Bipolar disorder, though. Bipolar disorder makes me feel bad every single day. Yes, the meds help a lot. But I'm still either up or down. Being down is, of course, not fun. But sometimes being up is not fun either. Sometimes being up is being jittery and anxious and not able to sit still. Other times being up means I feel like doing stuff I can't actually do, like, I dunno, climbing Mount Everest or hiking the Amazon or quitting my job, driving to Bonham, Texas and opening a Chinese restaurant. (That was something I became obsessed with for a couple of weeks back about a year ago. There are no Chinese restaurants in Bonham. A person could make a fortune opening a Chinese restaurant there. Not, by the way, that I know how to cook or know anything about Chinese food or how to run a restaurant.) So I have to sit there and talk myself out of doing things that should be completely unnatural in the first place. I don't know if you've ever had to do that, so take my word for it that it's a huge drain on mental energy. I mean, yes, I'm doing better than a lot of people, and I haven't had to call in sick to work to lie in bed and stare at the wall for a long time. But still. It is always there. It does not go away.
Then there's ADHD. It's called "attention deficit" but it's really "attention instability." I can, when conditions are right, focus deeply on something that has lots of tiny details for several hours at a time. That's how I make beaded jewelry. But, I never know when conditions will be right or, indeed, what "right" even looks like. Other times I can't focus on anything for more than about ten seconds. I mean, I definitely have good and bad days. I even have lists of stuff to do at work for good and bad days. On bad days, I may spend eight hours reading mail from the Federal Courts. Which, don't get me wrong, needs to be done. It's just that there are, you know, 200 other things that also need my attention that are getting ignored while I'm having a bad day. Plus, there's nothing like getting to the end of a day and feeling like you wasted your employer's time and money and didn't get enough done. (Which, given my wonky personality, I might feel regardless, but trust me, having ADHD does not help.)

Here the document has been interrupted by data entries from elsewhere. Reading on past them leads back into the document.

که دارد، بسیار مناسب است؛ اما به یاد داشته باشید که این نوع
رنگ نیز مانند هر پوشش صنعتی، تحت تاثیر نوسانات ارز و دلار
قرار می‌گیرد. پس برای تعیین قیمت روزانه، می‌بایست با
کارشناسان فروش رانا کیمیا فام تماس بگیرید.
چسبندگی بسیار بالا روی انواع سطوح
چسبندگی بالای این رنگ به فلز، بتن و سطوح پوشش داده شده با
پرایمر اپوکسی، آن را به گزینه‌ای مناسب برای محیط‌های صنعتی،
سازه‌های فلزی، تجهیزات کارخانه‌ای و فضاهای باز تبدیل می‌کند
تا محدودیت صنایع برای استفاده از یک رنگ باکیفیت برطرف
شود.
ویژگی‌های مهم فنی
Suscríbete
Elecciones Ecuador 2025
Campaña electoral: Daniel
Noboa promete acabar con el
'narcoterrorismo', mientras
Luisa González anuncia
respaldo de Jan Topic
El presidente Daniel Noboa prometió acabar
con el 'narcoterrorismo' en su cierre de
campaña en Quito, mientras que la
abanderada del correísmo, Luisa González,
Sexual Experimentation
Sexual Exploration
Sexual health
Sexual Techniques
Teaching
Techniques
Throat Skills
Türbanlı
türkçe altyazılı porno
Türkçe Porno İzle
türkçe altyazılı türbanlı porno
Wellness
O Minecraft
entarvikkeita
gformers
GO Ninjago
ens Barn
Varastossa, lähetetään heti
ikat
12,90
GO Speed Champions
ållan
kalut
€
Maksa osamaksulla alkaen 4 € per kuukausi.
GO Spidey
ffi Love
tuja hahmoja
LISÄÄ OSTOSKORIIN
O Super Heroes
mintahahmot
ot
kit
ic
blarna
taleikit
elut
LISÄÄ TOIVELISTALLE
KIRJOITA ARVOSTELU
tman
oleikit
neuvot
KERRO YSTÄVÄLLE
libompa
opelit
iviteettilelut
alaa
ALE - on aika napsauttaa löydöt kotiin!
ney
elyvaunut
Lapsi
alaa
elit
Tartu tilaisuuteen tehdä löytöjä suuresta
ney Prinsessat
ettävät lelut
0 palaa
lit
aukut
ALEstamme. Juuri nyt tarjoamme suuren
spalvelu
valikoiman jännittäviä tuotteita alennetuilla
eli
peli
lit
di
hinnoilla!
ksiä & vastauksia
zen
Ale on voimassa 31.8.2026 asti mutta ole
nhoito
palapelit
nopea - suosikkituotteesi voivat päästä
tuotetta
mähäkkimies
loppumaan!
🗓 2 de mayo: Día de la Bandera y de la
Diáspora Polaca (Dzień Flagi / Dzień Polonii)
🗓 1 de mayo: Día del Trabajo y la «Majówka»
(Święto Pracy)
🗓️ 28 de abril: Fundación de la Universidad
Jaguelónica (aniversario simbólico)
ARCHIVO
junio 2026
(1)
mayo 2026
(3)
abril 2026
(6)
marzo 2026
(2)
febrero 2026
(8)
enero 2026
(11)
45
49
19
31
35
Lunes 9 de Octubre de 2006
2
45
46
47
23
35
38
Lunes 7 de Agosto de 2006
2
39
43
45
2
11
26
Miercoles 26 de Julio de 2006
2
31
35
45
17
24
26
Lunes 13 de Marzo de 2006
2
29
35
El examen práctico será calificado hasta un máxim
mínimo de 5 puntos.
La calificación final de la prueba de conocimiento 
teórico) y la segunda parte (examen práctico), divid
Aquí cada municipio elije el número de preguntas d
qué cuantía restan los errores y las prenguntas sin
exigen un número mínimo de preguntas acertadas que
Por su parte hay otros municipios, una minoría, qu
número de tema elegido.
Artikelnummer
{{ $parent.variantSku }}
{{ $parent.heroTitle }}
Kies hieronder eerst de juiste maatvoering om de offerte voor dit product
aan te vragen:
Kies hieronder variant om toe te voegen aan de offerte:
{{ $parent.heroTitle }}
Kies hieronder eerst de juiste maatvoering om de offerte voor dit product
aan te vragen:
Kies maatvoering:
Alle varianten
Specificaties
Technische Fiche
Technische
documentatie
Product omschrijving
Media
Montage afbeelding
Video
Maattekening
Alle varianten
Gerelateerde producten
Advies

T2D, though. Take meds. Watch carbs. Eat good food. Keep an eye on the blood glucose monitor. Send numbers to doctor once a month. I mean, unless I'm shooting above 200 all the time for no apparent reason, T2D is easy. I mean, for now, anyway. I could always develop a bunch of complications later and have both my legs amputated or, I dunno, drop dead, but I think that's a remote possibility. Which, I mean, just goes to show something or other. I guess the lesson here is that anybody you know might have a disabling condition. And maybe they've told you and maybe they haven't, and maybe for them it's the worst thing ever or maybe it's not. But regardless, the experience of having a condition or a disability is just really, really individual. You have been warned.